(Beginning of Data under study)

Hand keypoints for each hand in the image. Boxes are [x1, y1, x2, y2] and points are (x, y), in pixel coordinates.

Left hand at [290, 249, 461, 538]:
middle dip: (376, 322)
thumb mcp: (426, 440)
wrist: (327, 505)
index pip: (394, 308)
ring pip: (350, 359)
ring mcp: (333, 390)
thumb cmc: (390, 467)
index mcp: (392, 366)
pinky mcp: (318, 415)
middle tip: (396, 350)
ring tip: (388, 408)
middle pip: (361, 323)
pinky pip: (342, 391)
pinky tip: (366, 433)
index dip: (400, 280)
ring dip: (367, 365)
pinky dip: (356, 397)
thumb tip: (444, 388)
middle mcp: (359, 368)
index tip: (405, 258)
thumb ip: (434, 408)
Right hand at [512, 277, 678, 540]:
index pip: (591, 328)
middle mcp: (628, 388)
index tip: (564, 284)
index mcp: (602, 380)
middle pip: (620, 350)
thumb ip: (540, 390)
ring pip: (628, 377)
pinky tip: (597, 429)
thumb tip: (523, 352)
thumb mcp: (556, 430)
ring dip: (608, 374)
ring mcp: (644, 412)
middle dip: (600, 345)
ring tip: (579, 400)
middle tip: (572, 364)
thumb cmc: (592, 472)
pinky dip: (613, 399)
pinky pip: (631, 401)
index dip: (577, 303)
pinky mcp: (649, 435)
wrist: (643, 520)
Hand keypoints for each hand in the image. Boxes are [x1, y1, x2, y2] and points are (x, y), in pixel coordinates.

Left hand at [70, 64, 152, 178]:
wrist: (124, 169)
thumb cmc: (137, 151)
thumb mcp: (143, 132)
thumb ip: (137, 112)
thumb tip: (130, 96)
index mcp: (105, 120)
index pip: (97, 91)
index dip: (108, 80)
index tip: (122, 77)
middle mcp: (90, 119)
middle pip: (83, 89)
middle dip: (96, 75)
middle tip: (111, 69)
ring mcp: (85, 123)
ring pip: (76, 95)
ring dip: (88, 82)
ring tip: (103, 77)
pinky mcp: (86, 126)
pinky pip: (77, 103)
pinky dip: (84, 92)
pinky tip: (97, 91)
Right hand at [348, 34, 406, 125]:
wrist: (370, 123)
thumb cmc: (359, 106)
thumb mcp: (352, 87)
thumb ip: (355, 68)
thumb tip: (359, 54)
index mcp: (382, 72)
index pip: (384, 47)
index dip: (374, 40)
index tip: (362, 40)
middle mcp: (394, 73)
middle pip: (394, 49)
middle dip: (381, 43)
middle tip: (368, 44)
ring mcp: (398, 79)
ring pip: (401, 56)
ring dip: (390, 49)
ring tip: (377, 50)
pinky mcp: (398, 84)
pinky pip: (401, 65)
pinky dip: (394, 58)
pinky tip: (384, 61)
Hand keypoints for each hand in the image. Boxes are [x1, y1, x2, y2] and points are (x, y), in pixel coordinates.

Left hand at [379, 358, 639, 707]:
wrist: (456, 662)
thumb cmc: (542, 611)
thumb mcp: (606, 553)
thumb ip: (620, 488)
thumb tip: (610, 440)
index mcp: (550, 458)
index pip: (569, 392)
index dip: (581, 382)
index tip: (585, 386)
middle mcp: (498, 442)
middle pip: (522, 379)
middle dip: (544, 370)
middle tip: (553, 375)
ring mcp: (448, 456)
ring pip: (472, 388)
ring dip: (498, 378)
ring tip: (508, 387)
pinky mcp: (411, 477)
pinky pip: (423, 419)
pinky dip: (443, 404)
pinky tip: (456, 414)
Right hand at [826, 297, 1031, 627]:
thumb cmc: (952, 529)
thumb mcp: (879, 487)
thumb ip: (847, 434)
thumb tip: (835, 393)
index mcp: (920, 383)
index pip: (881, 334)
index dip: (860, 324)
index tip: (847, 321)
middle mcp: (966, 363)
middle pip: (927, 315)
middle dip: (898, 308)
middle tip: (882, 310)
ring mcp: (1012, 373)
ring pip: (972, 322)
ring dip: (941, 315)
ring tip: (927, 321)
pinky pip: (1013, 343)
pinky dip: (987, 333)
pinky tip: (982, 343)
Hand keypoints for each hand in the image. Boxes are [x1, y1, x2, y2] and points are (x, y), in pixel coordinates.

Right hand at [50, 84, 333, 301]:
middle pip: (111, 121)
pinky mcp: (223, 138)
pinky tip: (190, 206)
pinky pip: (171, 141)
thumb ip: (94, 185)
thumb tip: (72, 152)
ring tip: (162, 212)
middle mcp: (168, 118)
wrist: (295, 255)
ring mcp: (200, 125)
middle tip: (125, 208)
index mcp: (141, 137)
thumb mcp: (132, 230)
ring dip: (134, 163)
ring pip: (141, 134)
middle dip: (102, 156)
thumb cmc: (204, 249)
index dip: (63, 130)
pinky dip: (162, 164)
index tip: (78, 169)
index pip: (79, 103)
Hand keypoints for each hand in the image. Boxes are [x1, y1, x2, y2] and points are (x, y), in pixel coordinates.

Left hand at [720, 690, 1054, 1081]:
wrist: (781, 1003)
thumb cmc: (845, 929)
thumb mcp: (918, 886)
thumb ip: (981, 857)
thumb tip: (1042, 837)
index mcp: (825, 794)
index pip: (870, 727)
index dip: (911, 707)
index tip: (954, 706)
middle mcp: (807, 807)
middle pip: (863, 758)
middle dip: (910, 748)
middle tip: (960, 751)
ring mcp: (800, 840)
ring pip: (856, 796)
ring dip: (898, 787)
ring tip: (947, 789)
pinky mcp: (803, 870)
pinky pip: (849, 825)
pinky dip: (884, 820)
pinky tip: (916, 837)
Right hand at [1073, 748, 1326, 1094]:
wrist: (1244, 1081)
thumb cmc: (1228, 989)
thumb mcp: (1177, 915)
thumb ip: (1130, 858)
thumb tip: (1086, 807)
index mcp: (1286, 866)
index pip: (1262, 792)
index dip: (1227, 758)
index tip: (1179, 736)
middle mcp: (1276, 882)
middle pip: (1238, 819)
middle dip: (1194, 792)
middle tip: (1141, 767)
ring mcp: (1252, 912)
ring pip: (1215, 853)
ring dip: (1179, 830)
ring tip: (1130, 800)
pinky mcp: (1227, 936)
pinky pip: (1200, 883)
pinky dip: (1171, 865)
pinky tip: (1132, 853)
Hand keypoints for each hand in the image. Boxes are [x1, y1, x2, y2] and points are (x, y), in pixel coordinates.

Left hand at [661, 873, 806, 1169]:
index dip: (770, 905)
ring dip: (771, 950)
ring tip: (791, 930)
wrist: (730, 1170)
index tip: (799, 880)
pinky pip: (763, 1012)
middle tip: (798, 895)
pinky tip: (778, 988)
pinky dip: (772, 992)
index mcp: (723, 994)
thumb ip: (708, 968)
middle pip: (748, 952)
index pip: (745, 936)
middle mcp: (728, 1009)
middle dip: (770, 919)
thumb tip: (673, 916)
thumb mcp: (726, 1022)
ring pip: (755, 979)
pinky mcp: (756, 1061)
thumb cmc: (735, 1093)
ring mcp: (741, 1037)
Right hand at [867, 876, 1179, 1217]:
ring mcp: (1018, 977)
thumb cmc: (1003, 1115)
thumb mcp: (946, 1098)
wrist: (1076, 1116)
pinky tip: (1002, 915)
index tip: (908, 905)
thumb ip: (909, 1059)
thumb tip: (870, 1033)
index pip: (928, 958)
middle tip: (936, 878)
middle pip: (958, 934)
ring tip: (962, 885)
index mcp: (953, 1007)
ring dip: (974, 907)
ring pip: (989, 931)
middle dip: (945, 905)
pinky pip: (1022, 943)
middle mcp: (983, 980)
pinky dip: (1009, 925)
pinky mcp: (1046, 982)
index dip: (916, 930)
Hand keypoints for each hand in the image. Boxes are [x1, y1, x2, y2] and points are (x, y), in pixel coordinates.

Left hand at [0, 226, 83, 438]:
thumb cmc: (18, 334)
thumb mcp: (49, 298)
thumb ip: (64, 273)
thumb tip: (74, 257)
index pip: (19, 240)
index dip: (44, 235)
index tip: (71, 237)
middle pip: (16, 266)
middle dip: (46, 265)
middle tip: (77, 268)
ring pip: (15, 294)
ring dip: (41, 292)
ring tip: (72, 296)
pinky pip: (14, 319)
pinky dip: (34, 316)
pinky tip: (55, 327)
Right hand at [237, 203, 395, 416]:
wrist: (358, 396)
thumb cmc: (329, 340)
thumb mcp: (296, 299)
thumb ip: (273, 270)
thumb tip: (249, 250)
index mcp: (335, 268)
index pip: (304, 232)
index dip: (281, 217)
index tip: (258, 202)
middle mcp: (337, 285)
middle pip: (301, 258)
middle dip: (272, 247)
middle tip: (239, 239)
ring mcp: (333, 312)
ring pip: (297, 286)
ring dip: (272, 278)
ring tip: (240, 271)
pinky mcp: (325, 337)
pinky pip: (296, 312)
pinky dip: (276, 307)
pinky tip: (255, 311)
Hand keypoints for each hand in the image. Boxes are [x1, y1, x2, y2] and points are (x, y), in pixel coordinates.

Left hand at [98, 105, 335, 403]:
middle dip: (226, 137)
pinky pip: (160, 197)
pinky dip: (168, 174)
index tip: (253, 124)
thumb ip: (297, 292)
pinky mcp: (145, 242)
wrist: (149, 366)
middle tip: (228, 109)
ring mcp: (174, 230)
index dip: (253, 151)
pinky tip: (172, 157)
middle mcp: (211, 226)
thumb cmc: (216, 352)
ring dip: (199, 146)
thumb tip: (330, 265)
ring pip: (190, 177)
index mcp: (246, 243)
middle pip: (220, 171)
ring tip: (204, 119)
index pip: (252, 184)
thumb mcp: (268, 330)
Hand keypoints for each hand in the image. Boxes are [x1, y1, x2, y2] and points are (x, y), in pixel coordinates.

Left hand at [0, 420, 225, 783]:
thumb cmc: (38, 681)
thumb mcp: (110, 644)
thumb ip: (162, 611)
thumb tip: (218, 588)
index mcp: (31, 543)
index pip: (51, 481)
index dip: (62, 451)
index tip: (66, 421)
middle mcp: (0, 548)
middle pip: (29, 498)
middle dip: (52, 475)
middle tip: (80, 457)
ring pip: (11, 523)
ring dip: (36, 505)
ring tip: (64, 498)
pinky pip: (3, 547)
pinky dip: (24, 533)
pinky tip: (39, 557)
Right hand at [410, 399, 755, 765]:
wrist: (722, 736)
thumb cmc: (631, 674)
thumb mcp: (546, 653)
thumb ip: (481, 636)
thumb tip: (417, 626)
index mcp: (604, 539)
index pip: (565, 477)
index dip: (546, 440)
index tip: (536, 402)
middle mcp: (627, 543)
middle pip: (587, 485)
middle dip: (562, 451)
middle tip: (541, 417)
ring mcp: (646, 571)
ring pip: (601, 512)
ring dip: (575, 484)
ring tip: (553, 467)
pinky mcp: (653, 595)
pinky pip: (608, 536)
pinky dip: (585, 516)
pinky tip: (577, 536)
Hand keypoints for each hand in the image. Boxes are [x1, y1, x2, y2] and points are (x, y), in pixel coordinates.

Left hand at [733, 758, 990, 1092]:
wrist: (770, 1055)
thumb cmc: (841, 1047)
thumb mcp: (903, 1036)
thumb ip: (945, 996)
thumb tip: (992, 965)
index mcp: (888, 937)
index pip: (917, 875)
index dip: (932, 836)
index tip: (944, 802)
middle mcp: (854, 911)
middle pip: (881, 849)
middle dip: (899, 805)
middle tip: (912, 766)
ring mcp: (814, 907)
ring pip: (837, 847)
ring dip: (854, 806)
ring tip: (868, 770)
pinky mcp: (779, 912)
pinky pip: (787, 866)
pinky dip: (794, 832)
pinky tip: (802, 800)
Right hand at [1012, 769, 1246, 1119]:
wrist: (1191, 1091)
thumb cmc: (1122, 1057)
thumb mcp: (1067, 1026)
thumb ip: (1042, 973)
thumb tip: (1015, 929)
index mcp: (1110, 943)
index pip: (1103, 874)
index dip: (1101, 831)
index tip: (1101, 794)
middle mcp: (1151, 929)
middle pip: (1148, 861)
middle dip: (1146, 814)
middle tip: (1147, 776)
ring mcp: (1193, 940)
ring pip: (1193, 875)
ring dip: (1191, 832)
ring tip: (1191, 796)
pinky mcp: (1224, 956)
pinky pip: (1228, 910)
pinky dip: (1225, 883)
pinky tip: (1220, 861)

(End of Data under study)

== Action item ==
In the listing above, find the line with "index mcp: (604, 539)" and set down that line and all after it exactly, through the final line.

== Written reply ==
index mcp: (604, 539)
index pip: (565, 477)
index dip: (546, 440)
index tip: (536, 402)
middle mcp: (627, 543)
middle pip: (587, 485)
middle dip: (562, 451)
middle tip: (541, 417)
ring mcp: (646, 571)
ring pip: (601, 512)
ring dip: (575, 484)
ring tip: (553, 467)
pinky mcp: (653, 595)
pinky pip: (608, 536)
pinky dip: (585, 516)
pinky tip: (577, 536)
Hand keypoints for each hand in the image. Boxes are [x1, y1, x2, y2] and points are (x, y), in pixel coordinates.

Left hand at [733, 758, 990, 1092]:
wrist: (770, 1055)
thumb cmc: (841, 1047)
thumb mcp: (903, 1036)
thumb ip: (945, 996)
thumb tip: (992, 965)
index mcp: (888, 937)
index pip: (917, 875)
index dip: (932, 836)
index tip: (944, 802)
middle mcp: (854, 911)
middle pip: (881, 849)
middle dip: (899, 805)
middle tip: (912, 766)
ring mcp: (814, 907)
ring pip: (837, 847)
ring dip: (854, 806)
ring tip: (868, 770)
pinky mcp: (779, 912)
pinky pip: (787, 866)
pinky dip: (794, 832)
pinky tip: (802, 800)
Right hand at [1012, 769, 1246, 1119]:
wrist: (1191, 1091)
thumb cmc: (1122, 1057)
thumb mcp: (1067, 1026)
thumb ip: (1042, 973)
thumb tip: (1015, 929)
index mcp: (1110, 943)
index pip: (1103, 874)
index dip: (1101, 831)
index tip: (1101, 794)
middle mcp: (1151, 929)
middle pip: (1148, 861)
middle dip: (1146, 814)
middle tip: (1147, 776)
ring mcp: (1193, 940)
ring pip: (1193, 875)
ring dip: (1191, 832)
ring tip: (1191, 796)
pinky mcp: (1224, 956)
pinky pip: (1228, 910)
pinky dip: (1225, 883)
pinky tip: (1220, 861)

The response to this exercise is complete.